Start of EXTRACT
Sorry, I missed the PageReferece part.

The lifecyle of PageReference is: depage(in intermediateMessageReferences)
-> deliver(in messageReferences) -> waiting for ack(in deliveringRefs) ->
removed. Every queue would create it's own PageReference which means the
offset info is 100 times large compared to the shared page index cache.
If we keep 51MB pageReference size in memory, as i said in pr, "For
multiple subscribers to the same address, just one executor is responsible
for delivering which means at the same moment only one queue is delivering.
Thus the queue maybe stalled for a long time. We get queueMemorySize
messages into memory, and when we deliver these after a long time, we
probably need to query message and read page file again.".  At last for one
message we maybe read twice: first we read page and create pagereference;
second we requery message after its reference is removed.

For the shared page index cache design, each message just need to be read
from file once.

Michael Pearce <[email protected]> 于2019年6月27日周四 下午3:03写道:

> Hi
>
> First of all i think this is an excellent effort, and could be a potential
> massive positive change.
>
> Before making any change on such scale, i do think we need to ensure we
> have sufficient benchmarks on a number of scenarios, not just one use case,
> and the benchmark tool used does need to be available openly so that others
> can verify the measures and check on their setups.
>
> Some additional scenarios i would want/need covering are:
>
> PageCache set to 5, and all consumers keeping up, but lagging enough to be
> reading from the same 1st page cache, latency and throughput need to be
> measured for all.
> PageCache set to 5 and all consumers but one keeping up but lagging enough
> to be reading from the same 1st page cahce, but the one is falling off the
> end, causing the page cache swapping, measure latecy and througput of those
> keeping up in the 1st page cache not caring for the one.
>
> Regards to solution some alternative approach to discuss
>
> In your scenario if i understand correctly each subscriber is effectivly
> having their own queue (1 to 1 mapping) not sharing.
> You mention kafka and say multiple consumers doent read serailly on the
> address and this is true, but per queue processing through messages
> (dispatch) is still serial even with multiple shared consumers on a queue.
>
> What about keeping the existing mechanism but having a queue hold reference
> to a page cache that the queue is currently on, being kept from gc (e.g.
> not soft) therefore meaning page cache isnt being swapped around, when you
> have queues (in your case subscribers) swapping pagecaches back and forth
> avoidning the constant re-read issue.
End of EXTRACT
Start of STORED DATA
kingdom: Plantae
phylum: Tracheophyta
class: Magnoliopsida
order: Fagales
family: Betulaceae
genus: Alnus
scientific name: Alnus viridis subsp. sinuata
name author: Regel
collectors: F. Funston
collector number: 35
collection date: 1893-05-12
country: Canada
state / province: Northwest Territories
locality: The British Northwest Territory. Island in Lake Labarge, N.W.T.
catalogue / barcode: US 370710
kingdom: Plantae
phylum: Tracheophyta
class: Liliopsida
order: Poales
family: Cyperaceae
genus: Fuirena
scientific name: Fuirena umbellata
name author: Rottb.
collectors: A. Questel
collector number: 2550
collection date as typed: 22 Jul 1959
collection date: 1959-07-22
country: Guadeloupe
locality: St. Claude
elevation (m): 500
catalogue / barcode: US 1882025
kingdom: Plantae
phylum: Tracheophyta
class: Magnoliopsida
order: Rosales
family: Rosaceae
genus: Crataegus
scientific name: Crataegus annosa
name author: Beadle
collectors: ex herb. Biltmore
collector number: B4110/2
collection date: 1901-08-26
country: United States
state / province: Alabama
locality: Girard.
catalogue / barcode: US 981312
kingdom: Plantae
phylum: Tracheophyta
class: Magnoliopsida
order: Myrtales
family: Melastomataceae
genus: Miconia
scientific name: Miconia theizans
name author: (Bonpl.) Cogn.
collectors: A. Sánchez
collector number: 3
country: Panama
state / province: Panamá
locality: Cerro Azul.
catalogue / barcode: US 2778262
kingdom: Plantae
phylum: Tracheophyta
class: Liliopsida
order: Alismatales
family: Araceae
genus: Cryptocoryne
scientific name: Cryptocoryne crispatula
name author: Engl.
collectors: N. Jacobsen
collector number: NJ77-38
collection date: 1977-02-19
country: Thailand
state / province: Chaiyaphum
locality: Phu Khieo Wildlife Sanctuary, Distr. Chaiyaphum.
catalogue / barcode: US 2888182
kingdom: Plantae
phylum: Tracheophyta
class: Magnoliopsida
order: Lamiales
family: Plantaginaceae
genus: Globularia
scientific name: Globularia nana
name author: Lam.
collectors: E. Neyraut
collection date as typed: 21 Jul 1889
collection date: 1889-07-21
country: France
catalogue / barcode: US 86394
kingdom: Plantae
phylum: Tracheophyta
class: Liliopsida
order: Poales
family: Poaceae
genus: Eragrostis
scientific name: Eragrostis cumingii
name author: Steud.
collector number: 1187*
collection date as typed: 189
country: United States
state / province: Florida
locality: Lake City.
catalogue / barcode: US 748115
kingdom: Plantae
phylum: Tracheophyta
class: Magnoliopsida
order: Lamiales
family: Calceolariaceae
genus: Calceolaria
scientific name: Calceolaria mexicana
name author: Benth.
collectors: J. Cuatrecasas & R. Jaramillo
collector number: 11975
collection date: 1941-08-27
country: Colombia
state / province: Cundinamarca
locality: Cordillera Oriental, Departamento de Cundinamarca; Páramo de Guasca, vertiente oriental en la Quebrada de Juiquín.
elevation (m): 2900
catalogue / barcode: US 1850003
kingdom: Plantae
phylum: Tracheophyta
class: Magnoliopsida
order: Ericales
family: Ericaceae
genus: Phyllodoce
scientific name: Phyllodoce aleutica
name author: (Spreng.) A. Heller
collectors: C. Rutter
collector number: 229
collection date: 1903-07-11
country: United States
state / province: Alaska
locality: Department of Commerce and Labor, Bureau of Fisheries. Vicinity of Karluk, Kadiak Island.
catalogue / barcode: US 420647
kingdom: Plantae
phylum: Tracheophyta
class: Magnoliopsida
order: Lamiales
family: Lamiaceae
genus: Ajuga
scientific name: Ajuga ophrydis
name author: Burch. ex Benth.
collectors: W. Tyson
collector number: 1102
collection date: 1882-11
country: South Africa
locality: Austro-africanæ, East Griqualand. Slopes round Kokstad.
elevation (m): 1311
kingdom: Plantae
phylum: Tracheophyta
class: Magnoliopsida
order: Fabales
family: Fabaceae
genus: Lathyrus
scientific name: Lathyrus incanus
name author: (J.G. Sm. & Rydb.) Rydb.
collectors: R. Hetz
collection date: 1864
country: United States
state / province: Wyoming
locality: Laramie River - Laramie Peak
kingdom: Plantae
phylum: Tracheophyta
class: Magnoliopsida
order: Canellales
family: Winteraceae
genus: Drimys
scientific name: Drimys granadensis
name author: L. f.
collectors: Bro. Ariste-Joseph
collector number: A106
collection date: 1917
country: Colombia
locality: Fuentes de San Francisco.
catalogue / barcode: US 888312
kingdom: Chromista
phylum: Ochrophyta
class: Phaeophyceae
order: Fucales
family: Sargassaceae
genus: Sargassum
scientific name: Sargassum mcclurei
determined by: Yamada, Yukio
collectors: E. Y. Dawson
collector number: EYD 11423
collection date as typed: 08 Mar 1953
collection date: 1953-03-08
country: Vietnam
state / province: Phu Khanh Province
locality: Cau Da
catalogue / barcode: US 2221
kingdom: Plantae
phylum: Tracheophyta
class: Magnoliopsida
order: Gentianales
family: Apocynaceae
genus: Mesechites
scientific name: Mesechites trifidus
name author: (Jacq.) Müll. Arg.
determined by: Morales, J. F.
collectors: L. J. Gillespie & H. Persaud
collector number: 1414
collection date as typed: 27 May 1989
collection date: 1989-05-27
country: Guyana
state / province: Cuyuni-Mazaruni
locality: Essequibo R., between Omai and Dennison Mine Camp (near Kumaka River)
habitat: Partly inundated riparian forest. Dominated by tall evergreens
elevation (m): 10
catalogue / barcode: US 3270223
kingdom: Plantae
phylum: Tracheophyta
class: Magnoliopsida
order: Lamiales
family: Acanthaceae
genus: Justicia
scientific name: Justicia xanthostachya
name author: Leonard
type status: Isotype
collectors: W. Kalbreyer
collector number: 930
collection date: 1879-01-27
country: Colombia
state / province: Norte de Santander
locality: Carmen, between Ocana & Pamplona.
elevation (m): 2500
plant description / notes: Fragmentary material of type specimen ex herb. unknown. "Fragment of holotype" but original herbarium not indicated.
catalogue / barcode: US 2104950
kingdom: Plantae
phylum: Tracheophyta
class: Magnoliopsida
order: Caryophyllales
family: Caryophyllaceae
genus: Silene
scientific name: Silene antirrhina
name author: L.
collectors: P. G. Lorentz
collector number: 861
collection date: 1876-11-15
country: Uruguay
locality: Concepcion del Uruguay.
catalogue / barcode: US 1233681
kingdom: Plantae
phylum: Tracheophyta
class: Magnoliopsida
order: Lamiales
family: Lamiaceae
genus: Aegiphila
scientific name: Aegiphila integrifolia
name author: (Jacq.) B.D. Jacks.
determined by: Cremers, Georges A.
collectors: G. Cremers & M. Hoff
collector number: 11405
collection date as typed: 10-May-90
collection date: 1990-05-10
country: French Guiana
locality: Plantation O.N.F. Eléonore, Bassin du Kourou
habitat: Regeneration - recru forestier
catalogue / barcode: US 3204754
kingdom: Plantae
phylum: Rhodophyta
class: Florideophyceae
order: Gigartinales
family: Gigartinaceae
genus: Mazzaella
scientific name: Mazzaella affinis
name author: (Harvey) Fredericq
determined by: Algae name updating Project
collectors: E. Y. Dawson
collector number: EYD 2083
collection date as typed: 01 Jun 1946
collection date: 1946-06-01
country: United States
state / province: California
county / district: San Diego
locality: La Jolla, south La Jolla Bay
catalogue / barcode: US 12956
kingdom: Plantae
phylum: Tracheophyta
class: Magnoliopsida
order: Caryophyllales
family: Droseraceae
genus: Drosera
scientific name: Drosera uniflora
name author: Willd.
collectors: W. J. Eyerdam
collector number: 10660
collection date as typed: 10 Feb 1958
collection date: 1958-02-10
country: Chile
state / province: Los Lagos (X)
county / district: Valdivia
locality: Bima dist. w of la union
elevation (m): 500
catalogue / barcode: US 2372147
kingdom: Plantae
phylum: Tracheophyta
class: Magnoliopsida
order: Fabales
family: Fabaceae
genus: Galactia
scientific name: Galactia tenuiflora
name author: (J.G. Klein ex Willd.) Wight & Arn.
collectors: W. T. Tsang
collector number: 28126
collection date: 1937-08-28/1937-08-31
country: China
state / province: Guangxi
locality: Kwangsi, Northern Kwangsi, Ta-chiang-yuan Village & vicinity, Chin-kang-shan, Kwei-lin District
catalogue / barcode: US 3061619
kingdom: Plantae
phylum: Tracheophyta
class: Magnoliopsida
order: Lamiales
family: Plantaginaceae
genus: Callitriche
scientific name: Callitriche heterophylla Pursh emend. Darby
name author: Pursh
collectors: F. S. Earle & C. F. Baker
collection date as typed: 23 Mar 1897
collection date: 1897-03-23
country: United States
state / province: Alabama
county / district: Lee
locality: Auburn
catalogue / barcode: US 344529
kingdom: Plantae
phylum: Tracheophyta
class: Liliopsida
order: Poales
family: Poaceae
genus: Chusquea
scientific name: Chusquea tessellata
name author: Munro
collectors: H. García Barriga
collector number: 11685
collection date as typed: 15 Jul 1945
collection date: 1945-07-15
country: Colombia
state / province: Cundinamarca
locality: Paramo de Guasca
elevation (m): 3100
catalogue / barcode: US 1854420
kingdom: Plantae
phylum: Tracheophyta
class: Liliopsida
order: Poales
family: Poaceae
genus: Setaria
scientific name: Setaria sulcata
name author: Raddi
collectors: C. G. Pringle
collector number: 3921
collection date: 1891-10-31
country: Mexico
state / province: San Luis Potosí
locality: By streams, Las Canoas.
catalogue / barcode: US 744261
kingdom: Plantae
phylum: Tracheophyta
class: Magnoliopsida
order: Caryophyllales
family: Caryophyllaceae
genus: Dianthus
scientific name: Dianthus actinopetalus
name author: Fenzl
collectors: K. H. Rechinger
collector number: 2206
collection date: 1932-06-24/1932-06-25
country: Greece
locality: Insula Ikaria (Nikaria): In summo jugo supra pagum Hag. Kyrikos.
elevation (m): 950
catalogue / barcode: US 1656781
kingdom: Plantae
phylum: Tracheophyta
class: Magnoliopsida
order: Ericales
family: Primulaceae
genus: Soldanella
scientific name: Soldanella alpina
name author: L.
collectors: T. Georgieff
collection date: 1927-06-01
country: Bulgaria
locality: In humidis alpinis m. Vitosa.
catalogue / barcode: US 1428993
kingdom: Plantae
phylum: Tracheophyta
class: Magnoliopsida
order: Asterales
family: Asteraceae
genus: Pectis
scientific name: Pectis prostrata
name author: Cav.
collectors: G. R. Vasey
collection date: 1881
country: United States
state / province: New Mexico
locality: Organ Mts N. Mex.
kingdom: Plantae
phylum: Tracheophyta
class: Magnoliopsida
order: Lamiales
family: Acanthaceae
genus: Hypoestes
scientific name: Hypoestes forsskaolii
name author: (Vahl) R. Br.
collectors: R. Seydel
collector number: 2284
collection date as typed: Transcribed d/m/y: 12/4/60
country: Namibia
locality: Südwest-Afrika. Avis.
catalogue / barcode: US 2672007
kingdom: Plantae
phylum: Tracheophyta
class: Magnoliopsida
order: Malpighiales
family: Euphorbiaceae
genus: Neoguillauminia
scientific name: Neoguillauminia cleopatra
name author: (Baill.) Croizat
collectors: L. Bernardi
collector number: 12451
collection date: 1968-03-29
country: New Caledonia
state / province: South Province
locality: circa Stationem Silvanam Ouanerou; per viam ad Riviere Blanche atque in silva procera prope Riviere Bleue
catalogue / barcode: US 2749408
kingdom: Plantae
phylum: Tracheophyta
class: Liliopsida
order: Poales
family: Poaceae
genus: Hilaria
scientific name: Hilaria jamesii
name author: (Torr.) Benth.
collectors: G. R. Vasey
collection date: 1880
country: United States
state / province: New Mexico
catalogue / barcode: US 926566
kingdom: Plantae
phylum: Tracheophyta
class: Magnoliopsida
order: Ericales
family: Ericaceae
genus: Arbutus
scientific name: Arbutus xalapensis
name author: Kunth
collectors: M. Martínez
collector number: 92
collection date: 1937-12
End of STORED DATA
- **TASKS AND EXERCISES**
**1)** In the message paging discussion, what are the stages of the PageReference lifecycle, in order?
**2)** Can you resume the message paging discussion after its last sentence, keeping the same quoted reply style?

- **RESPONSES TO THE TASKS**
**1)**
1. depage (in intermediateMessageReferences)
2. deliver (in messageReferences)
3. waiting for ack (in deliveringRefs)
4. removed

**2)**
>
> Also i think Franz had an excellent idea, do away with pagecache in its
> current form entirely, ensure the offset is kept with the reference and
> rely on OS caching keeping hot blocks/data.
>
> Best
> Michael
>
>
>
> On Thu, 27 Jun 2019 at 05:13, yw yw <[email protected]> wrote:
>
> > Hi, folks
> >
> > This is the discussion about "ARTEMIS-2399 Fix performance degradation
> > when there are a lot of subscribers".
> >
> > First apologize i didn't clarify our thoughts.
> >
> > As noted in the part of Environment, page-max-cache-size is set to 1
> > meaning at most one page is allowed in softValueCache. We have tested
> with
> > the default page-max-cache-size which is 5, it would take some time to
> > see the performance degradation since at start the cursor positions of
> 100
> > subscribers are similar when all the messages read hits the
> softValueCache.
> > But after some time, the cursor positions are different. When these
> > positions are located more than 5 pages, it means some page would be read
> > back and forth. This can be proved by the trace log "adding pageCache
> > pageNr=xxx into cursor = test-topic" in PageCursorProviderImpl where some
> > pages are read a lot of times for the same subscriber. From the time on,
> > the performance starts to degrade. So we set page-max-cache-size to 1
> > here just to make the test process more fast and it doesn't change the
> > final result.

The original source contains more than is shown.